We are about to start to develop relatively small db desktop apps, running on a browser (analogous to a cashier system).
We think the app could be distributed with a standalone webserver (XAMPP) + PHP + sqlite. Source code can be encrypted via ionCube.
We already have web-apps and we wish to port them to be used locally, almost with the same code. That’s the main idea.
We think it is a good solution. But in this question it doesn’t feel like it.
Is there some trouble we have not seen/missed? Are there problems that we should consider further?
update:
* the installation of XAMPP consists of unzipping a folder
* to update I can replace/patch the folder containing my code (automatically, the user doesn’t have to do anything)
* unistall is deleting the folder
* backups are not a problem…
Thanks.
The question you mention discusses something else: The use of PHP for real, native standalone desktop applications using a toolkit like GTK.
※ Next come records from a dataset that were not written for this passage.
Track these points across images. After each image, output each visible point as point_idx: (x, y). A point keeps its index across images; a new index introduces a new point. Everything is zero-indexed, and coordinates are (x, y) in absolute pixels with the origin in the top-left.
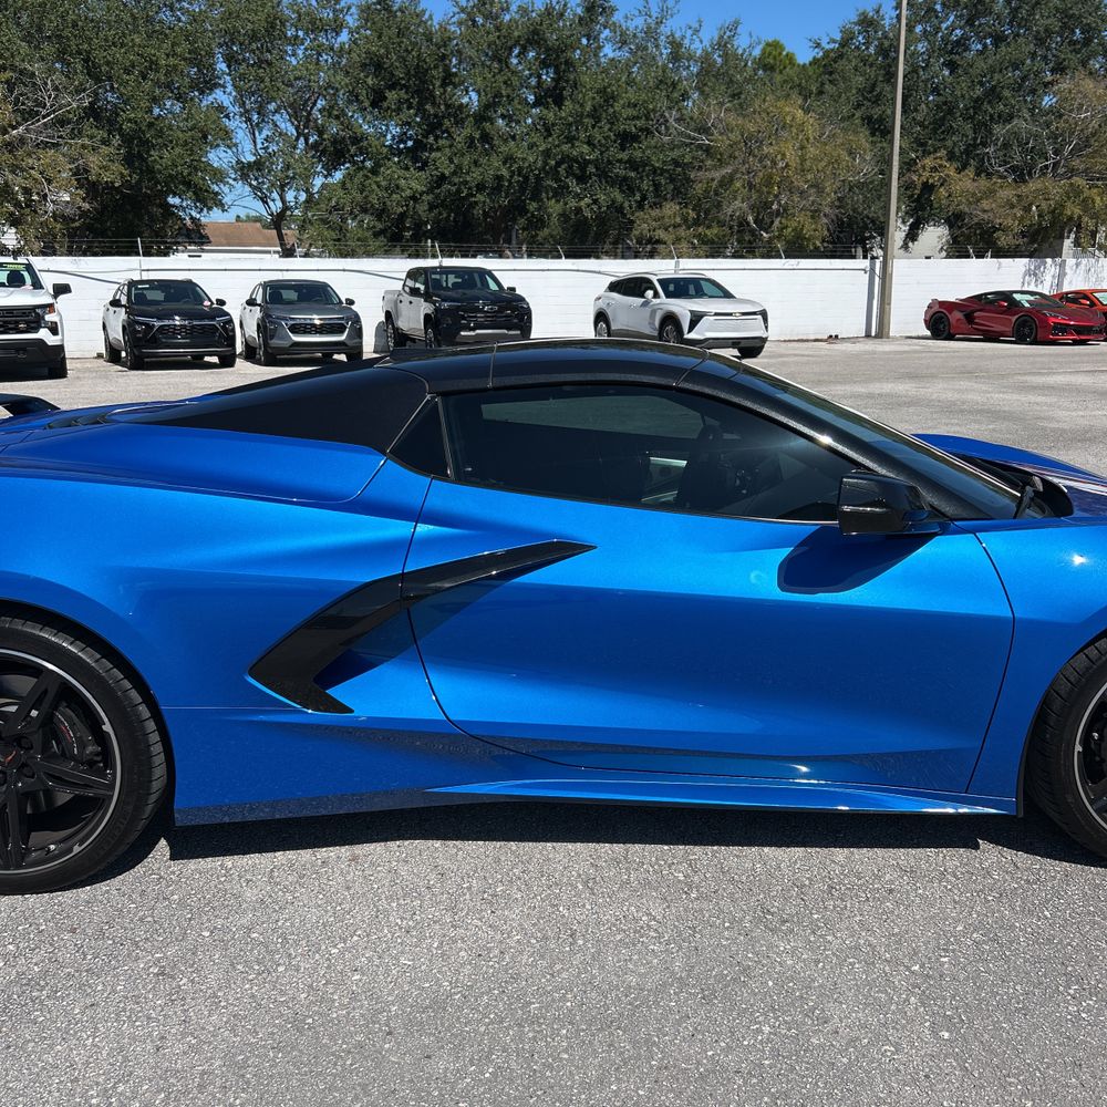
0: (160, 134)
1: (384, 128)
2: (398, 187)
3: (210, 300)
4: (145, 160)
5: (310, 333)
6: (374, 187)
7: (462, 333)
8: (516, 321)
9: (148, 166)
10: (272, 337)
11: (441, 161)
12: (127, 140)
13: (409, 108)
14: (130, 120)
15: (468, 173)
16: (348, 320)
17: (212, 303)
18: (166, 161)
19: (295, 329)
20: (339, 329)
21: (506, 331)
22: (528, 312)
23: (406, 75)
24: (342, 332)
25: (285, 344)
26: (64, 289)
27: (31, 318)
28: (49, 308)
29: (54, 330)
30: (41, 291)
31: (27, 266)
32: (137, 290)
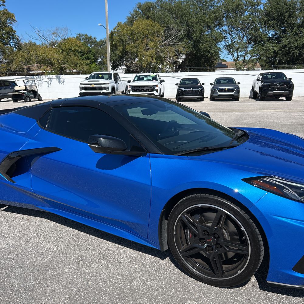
0: (202, 39)
1: (267, 32)
2: (269, 49)
3: (200, 83)
4: (198, 47)
5: (223, 92)
6: (262, 50)
7: (269, 92)
8: (287, 88)
9: (199, 48)
10: (213, 93)
11: (285, 41)
12: (194, 42)
13: (277, 26)
14: (195, 36)
15: (293, 44)
16: (235, 88)
17: (201, 84)
18: (203, 47)
19: (220, 91)
20: (232, 91)
21: (283, 92)
22: (293, 86)
23: (277, 16)
24: (233, 92)
25: (217, 95)
26: (163, 81)
27: (152, 88)
28: (157, 86)
29: (157, 91)
30: (157, 82)
31: (156, 75)
32: (183, 81)
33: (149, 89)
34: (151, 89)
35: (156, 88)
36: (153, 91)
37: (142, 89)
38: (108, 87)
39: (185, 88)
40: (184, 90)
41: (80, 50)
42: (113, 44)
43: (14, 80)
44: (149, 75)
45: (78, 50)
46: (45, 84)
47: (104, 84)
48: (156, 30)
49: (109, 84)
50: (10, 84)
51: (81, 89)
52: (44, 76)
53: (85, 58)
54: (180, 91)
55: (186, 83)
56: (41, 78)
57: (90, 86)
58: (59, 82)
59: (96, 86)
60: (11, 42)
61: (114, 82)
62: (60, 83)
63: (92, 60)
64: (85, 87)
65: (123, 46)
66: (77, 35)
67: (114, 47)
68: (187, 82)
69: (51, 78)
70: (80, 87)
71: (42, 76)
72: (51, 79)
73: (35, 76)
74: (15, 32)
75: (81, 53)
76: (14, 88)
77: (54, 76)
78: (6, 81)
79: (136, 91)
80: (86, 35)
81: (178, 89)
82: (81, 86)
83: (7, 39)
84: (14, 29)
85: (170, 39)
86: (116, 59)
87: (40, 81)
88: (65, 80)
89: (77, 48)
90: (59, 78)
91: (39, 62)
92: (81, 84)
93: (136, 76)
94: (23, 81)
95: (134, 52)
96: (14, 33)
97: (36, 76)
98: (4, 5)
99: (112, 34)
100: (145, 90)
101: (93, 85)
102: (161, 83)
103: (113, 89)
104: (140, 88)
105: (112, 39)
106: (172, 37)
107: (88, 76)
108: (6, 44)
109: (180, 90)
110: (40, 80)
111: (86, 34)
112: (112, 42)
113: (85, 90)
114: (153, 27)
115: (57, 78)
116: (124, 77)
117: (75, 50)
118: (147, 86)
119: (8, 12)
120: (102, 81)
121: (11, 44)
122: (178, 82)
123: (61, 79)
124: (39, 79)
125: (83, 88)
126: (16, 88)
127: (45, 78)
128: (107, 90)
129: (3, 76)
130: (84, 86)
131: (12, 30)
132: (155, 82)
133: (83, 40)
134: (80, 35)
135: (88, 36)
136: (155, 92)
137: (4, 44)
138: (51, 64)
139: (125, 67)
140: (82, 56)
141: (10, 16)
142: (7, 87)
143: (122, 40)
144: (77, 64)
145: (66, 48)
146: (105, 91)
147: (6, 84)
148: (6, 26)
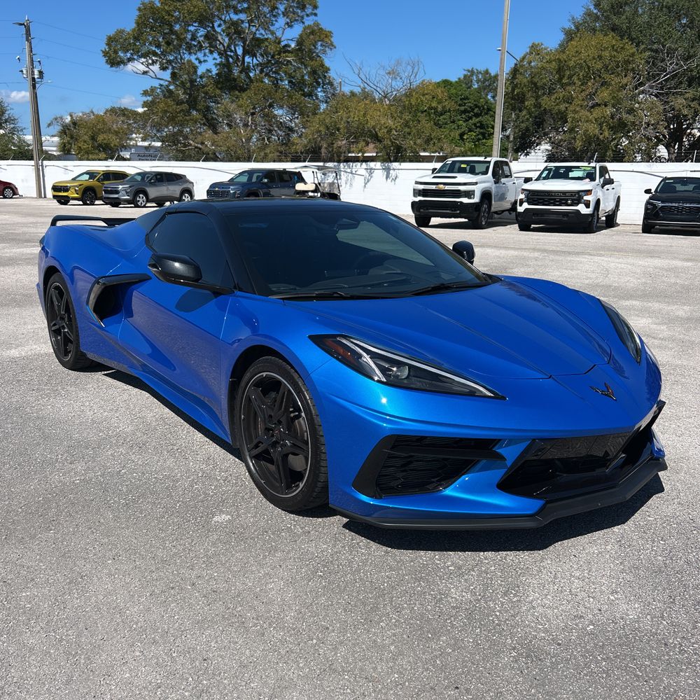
26: (611, 182)
27: (577, 197)
28: (588, 192)
29: (587, 205)
30: (593, 183)
31: (595, 168)
32: (665, 182)
33: (567, 200)
34: (572, 200)
35: (586, 198)
36: (577, 204)
37: (541, 199)
38: (474, 191)
39: (663, 202)
40: (660, 204)
41: (440, 108)
42: (515, 93)
43: (297, 171)
44: (578, 167)
45: (435, 109)
46: (359, 181)
47: (465, 184)
48: (620, 58)
49: (476, 183)
50: (291, 178)
51: (417, 193)
52: (359, 164)
53: (475, 124)
54: (649, 207)
55: (677, 189)
56: (354, 167)
57: (434, 187)
58: (387, 177)
59: (446, 188)
60: (319, 90)
61: (493, 180)
62: (389, 180)
63: (490, 129)
64: (423, 189)
65: (537, 98)
66: (466, 73)
67: (515, 101)
68: (679, 187)
69: (371, 169)
70: (414, 190)
71: (354, 164)
72: (371, 171)
73: (342, 164)
74: (328, 70)
75: (467, 114)
76: (294, 187)
77: (378, 165)
78: (284, 171)
79: (535, 202)
80: (487, 72)
81: (648, 203)
82: (415, 188)
83: (311, 84)
84: (327, 63)
85: (658, 80)
86: (527, 129)
87: (350, 175)
88: (400, 173)
89: (434, 105)
90: (388, 170)
91: (354, 133)
92: (417, 183)
93: (546, 169)
94: (313, 172)
95: (560, 111)
96: (327, 72)
97: (345, 164)
98: (316, 15)
99: (515, 72)
100: (557, 202)
101: (441, 187)
102: (603, 187)
103: (486, 195)
104: (545, 195)
105: (512, 82)
106: (665, 76)
107: (438, 165)
108: (310, 95)
109: (652, 204)
110: (352, 173)
111: (487, 70)
112: (513, 90)
113: (424, 196)
114: (616, 51)
115: (383, 169)
116: (528, 171)
117: (430, 108)
118: (564, 193)
119: (321, 29)
120: (462, 178)
121: (320, 94)
122: (653, 184)
123: (391, 172)
124: (349, 170)
125: (420, 191)
126: (300, 187)
127: (360, 168)
128: (470, 198)
129: (287, 161)
130: (421, 187)
131: (322, 65)
132: (587, 184)
133: (478, 83)
134: (472, 72)
135: (490, 74)
136: (581, 208)
137: (304, 95)
138: (376, 138)
139: (550, 148)
140: (468, 121)
141: (322, 36)
142: (287, 183)
143: (535, 84)
144: (428, 140)
145: (411, 104)
146: (465, 200)
147: (286, 177)
148: (312, 59)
What you are planning to do strikes me as similarly problematic, though. What comes to mind straight away:
A webserver installation is a relatively “big thing” where a lot can go wrong (e.g. ports already in use by other applications; firewalls and security suites blocking things). Manual installation would be mandatory
You’ll have updating troubles (what if you need to update the client installation to a new version of PHP or mySQL?)
The application must be uninstalled manually
Updating the application and making backups is difficult
it’s not impossible – it just feels very, very kludgy compared to a standalone .exe installation.